Ideia de Gil (2000) que se coaduna com Mix (1993), quando eles chamam a

atenção para a imagem do Outro que os europeus montaram, juntando seu

imaginário com a realidade de um novo ambiente – América – repleto de

estranhos.

Dessa forma, vemos que é o estranhamento do patriarcado, frente ao

sujeito negro, que atribui ao escravo a identidade monstruosa, a qual não se

desfaz com o fim da narrativa, já que a libertação dos escravos promovida por

Carlota, filha do Comendador, não significa a resolução do problema. Prova disso

está no próprio diálogo que podemos fazer entre a narrativa corneliana e a

posição do negro historicamente na sociedade brasileira.

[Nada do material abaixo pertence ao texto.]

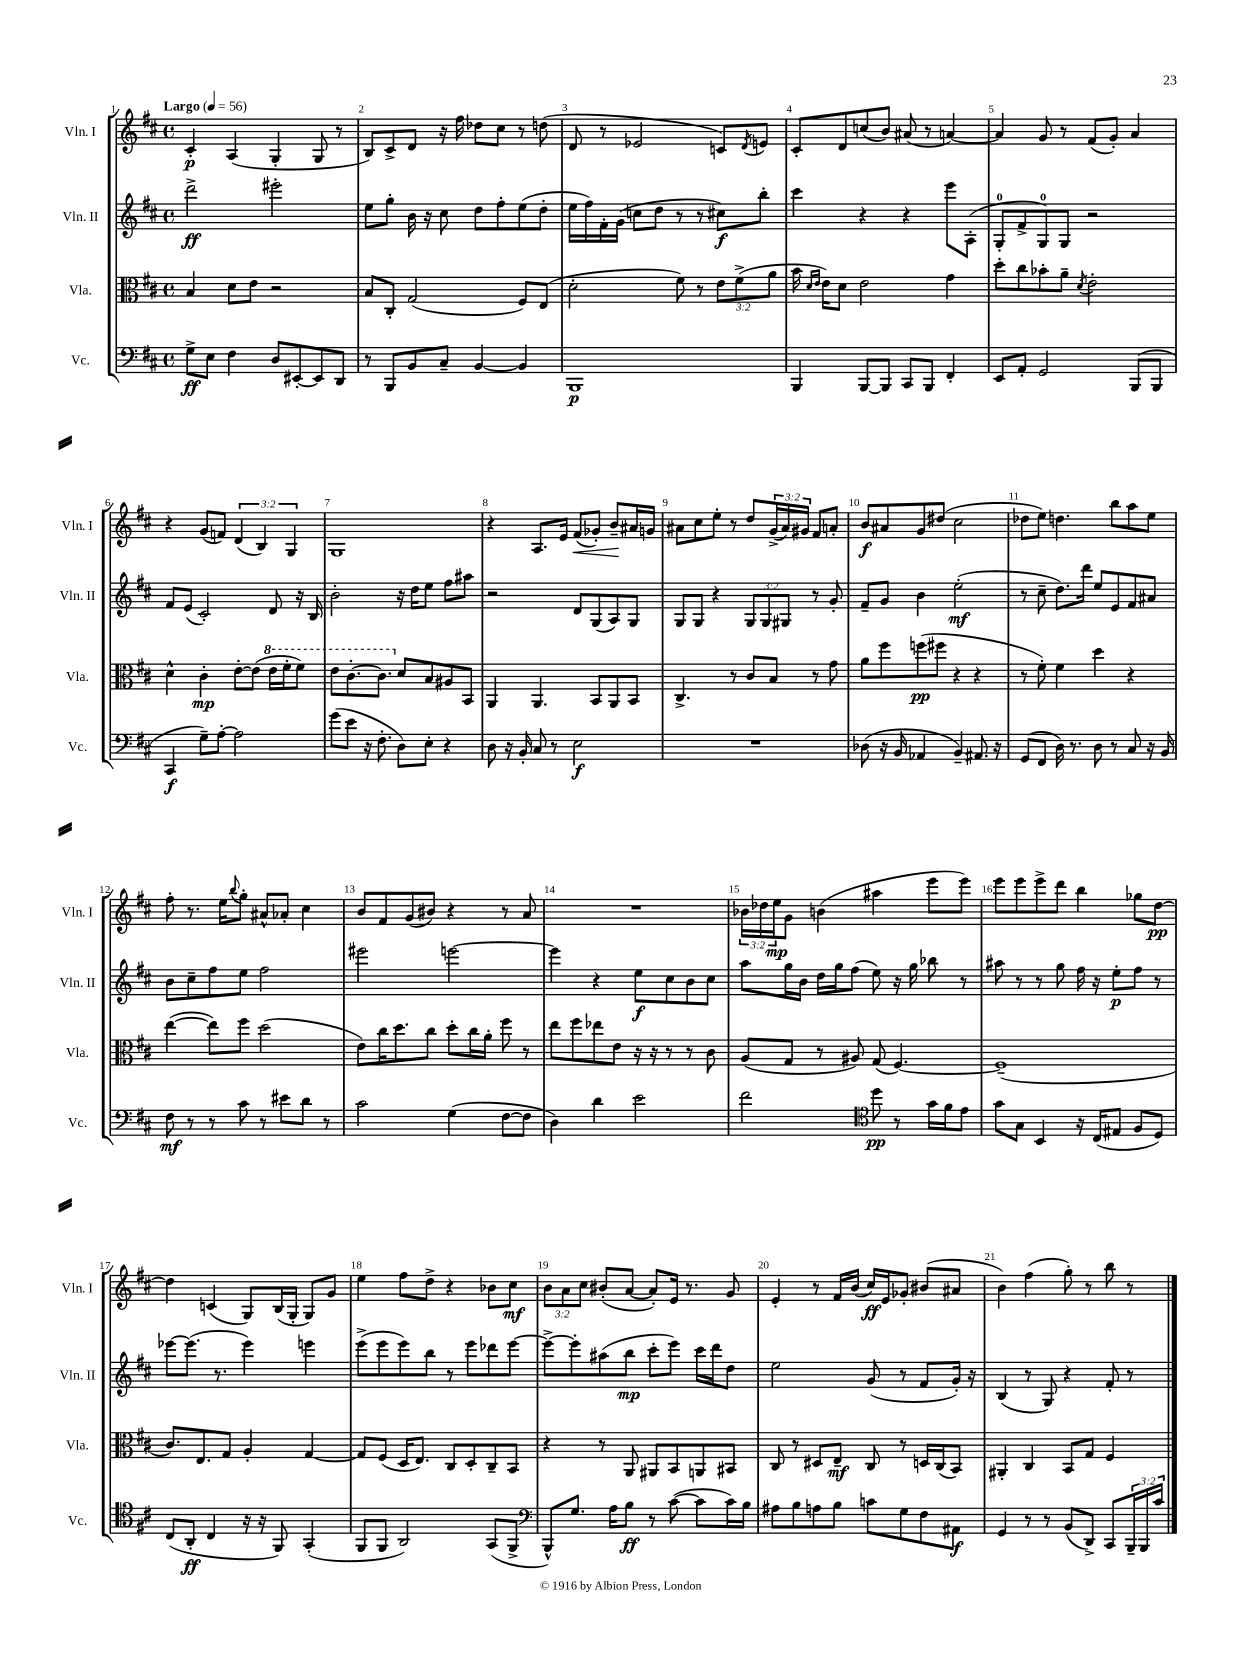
<<
\new StaffGroup <<
\new Staff = "s0" \with { instrumentName = "Vln. I" shortInstrumentName = "Vln. I" } {
    \clef treble \key d \major \defaultTimeSignature \time 4/4 \override Staff.TupletNumber.text = #tuplet-number::calc-fraction-text \tempo "Largo" 4 = 56
    cis'4-.\p a4( g4-. g8 r8 |
    b8) cis'8-> d'8 r16 fis''16 des''8 cis''8 r8 d''8( |
    d'8 r8 ees'2 c'8) \acciaccatura { d'8 } e'8 |
    cis'8-. d'8 c''8( b'8) ais'8( r8 a'4~) |
    a'4 g'8 r8 fis'8( g'8-.) a'4 |
    r4 g'8( f'8) \tuplet 3/2 { d'4( b4) g4 } |
    g1 |
    r4 a8. e'16 fis'8\<( ges'8-.) b'8--\! ais'16 g'16 |
    ais'8 cis''8 e''8-. r8 d''8 \tuplet 3/2 { g'16->( ais'16) gis'16 } fis'8 a'8-. |
    b'8\f ais'8 g'8 dis''8( cis''2 |
    des''8 e''8) d''4. b''8 a''8 e''8 |
    fis''8-. r8. e''16 \appoggiatura { b''8 } g''8-. ais'8-^ aes'8-. cis''4 |
    b'8 fis'8 g'8( bis'8) r4 r8 a'8 |
    R1 |
    \tuplet 3/2 { bes'16 des''16 e''16\mp } g'8 b'4( ais''4 e'''8 e'''8) |
    e'''8 e'''8 e'''8-> d'''8 b''4 ges''8 d''8~\pp |
    d''4 c'4( g8) b16( g16-. g8) g'8 |
    e''4 fis''8 d''8-> r4 bes'8 cis''8\mf |
    \tuplet 3/2 { b'8 a'8 cis''8 } bis'8-.( a'8~ a'8-.) e'16 r8. g'8 |
    e'4-. r8 fis'16 b'16( cis''16\ff) e'16 ges'8-. bis'8( ais'8 |
    b'4) fis''4( g''8-.) r8 b''8 r8 \bar "|." |
}
\new Staff = "s1" \with { instrumentName = "Vln. II" shortInstrumentName = "Vln. II" } {
    \clef treble \key d \major \defaultTimeSignature \time 4/4 \override Staff.TupletNumber.text = #tuplet-number::calc-fraction-text
    d'''2->\ff eis'''2-. |
    e''8 g''8-. b'16 r16 cis''8 d''8 fis''8-. e''8( d''8-. |
    e''16 fis''16) fis'16-. g'16( c''8 d''8 r8 r8 cis''8\f) b''8-. |
    cis'''4 r4 r4 e'''8 a8-.( |
    g8-0-. fis'8-> g8-0) g8 r2 |
    fis'8 e'8( cis'2-.) d'8 r16 b16 |
    b'2-. r16 d''16 e''8 fis''8 ais''8 |
    r2 d'8 g8( a8) g8 |
    g8 g8 r4 \tuplet 3/2 { g8 g8 gis8 } r8 g'8-. |
    fis'8-- g'8 b'4 e''2-.\mf( |
    r8 cis''8-- d''8.) d'''16 e''8 e'8 fis'8 ais'8 |
    b'8 cis''8-- fis''8 e''8 fis''2 |
    eis'''2 e'''2~ |
    e'''4 r4 e''8\f cis''8 b'8 cis''8 |
    a''8 g''16 b'16 d''16 g''16 fis''8( e''8) r16 g''16 bes''8 r8 |
    ais''8 r8 r8 g''8 fis''16 r16 e''8-.\p fis''8 r8 |
    ees'''8~ ees'''8.( r8. ees'''4) e'''4 |
    e'''8->( e'''8 e'''8) b''8 r8 e'''8 des'''8 e'''8~ |
    e'''8~-> e'''8-. ais''8( b''8\mp cis'''8-. e'''8) cis'''16 d'''16 d''8 |
    e''2 g'8( r8 fis'8 g'16-.) r16 |
    b4( r8 g8) r4 fis'8-. r8 \bar "|." |
}
\new Staff = "s2" \with { instrumentName = "Vla." shortInstrumentName = "Vla." } {
    \clef alto \key d \major \defaultTimeSignature \time 4/4 \override Staff.TupletNumber.text = #tuplet-number::calc-fraction-text
    b4 d'8 e'8 r2 |
    b8 cis8-. g2( fis8) e8( |
    d'2-. fis'8) r8 \tuplet 3/2 { e'8 fis'8->( a'8 } |
    b'16 \grace { d'16 e'16 } e'16) d'8 e'2 g'4 |
    d''8-. cis''8 bes'8-. a'8-- \acciaccatura { d'8 } e'2-. |
    d'4-^ cis'4-.\mp e'8~-. e'8( \ottava #1 e''16 fis''16-. fis''8) |
    e''8 cis''8.~-. cis''8. \ottava #0 d'8 b8 ais8 b,8 |
    a,4 a,4. b,8 a,8 b,8 |
    cis4.-> r8 cis'8 b8 r8 g'8 |
    a'8 fis''8 f''8\pp( fis''8 r4 r4 |
    r8 fis'8-.) fis'4 d''4 r4 |
    e''4~( e''8) fis''8 d''2( |
    e'8) cis''16 d''8. cis''8 d''8-. cis''16 a'16-. fis''8 r8 |
    e''8 fis''8 ees''8 e'8 r16 r16 r8 r8 cis'8 |
    a8( g8 r8 ais8) g8( fis4.~) |
    fis1--( |
    cis'8.) e8. g8 a4-. g4~ |
    g8 fis8( d16 e8.) cis8 d8-. cis8-- b,8 |
    r4 r8 a,8 ais,8 b,8 a,8 bis,8 |
    cis8 r8 dis8 e8--\mf cis8 r8 d16 cis16( b,8) |
    ais,4-. cis4 b,8 g8 fis4 \bar "|." |
}
\new Staff = "s3" \with { instrumentName = "Vc." shortInstrumentName = "Vc." } {
    \clef bass \key d \major \defaultTimeSignature \time 4/4 \override Staff.TupletNumber.text = #tuplet-number::calc-fraction-text
    g8->\ff e8 fis4 d8 eis,8~-. eis,8 d,8 |
    r8 b,,8 b,8 cis8-- b,4~ b,4 |
    b,,1\p |
    b,,4 b,,8~ b,,8 cis,8 b,,8 fis,4-. |
    e,8 a,8-. g,2 b,,8( b,,8 |
    cis,4\f g8--) a8~-. a2 |
    g'8( e'8 r16 fis8.-. d8) e8-. r4 |
    d8 r16 b,16-. cis8 r8 e2\f |
    R1 |
    des8( r16 b,16 aes,4 b,4--) ais,8. r16 |
    g,8( fis,8 d16) r8. d8 r8 cis8 r16 b,16 |
    fis8\mf r8 r8 cis'8 r8 eis'8 d'8 r8 |
    cis'2 g4( fis8~ fis8 |
    d4) d'4 e'2 |
    fis'2 \clef tenor d''8\pp r8 g'16 fis'16 e'8 |
    g'8 g8 b,4 r16 cis16( eis8 fis8 d8) |
    cis8( a,8-.\ff cis4 r16 r16 fis,8) g,4-.( |
    fis,8 fis,8 a,2) g,8( fis,8-> |
    \clef bass b,,8-^) g8. a16 b8\ff r8 cis'8~( cis'8 cis'16) b16 |
    ais8 b8 a8 b8 c'8 g8 fis8 ais,8\f |
    g,4 r8 r8 b,8( d,8->) cis,8 \tuplet 3/2 { b,,16-- b,,16 cis'16 } \bar "|." |
}
>>
>>
\layout { \context { \Score \override BarNumber.break-visibility = ##(#f #t #t) barNumberVisibility = #all-bar-numbers-visible } }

Libertar os escravos não significa dar-lhes identidades individuais. De

alguma forma continuam como seres sem nomes, visto que não constituíram na

história, nem significados, nem significações, tal qual condiciona Castells (2008)

para a formação de uma identidade coletiva que fizesse frente ao sistema

patriarcal. Situação que não é imutável, pois que é pontual, assim como anunciara

Freud (1976), o estranho e o familiar nasceram e convivem na fronteira do real

com a imaginação, inscrevendo(-se) aqui e acolá constantemente.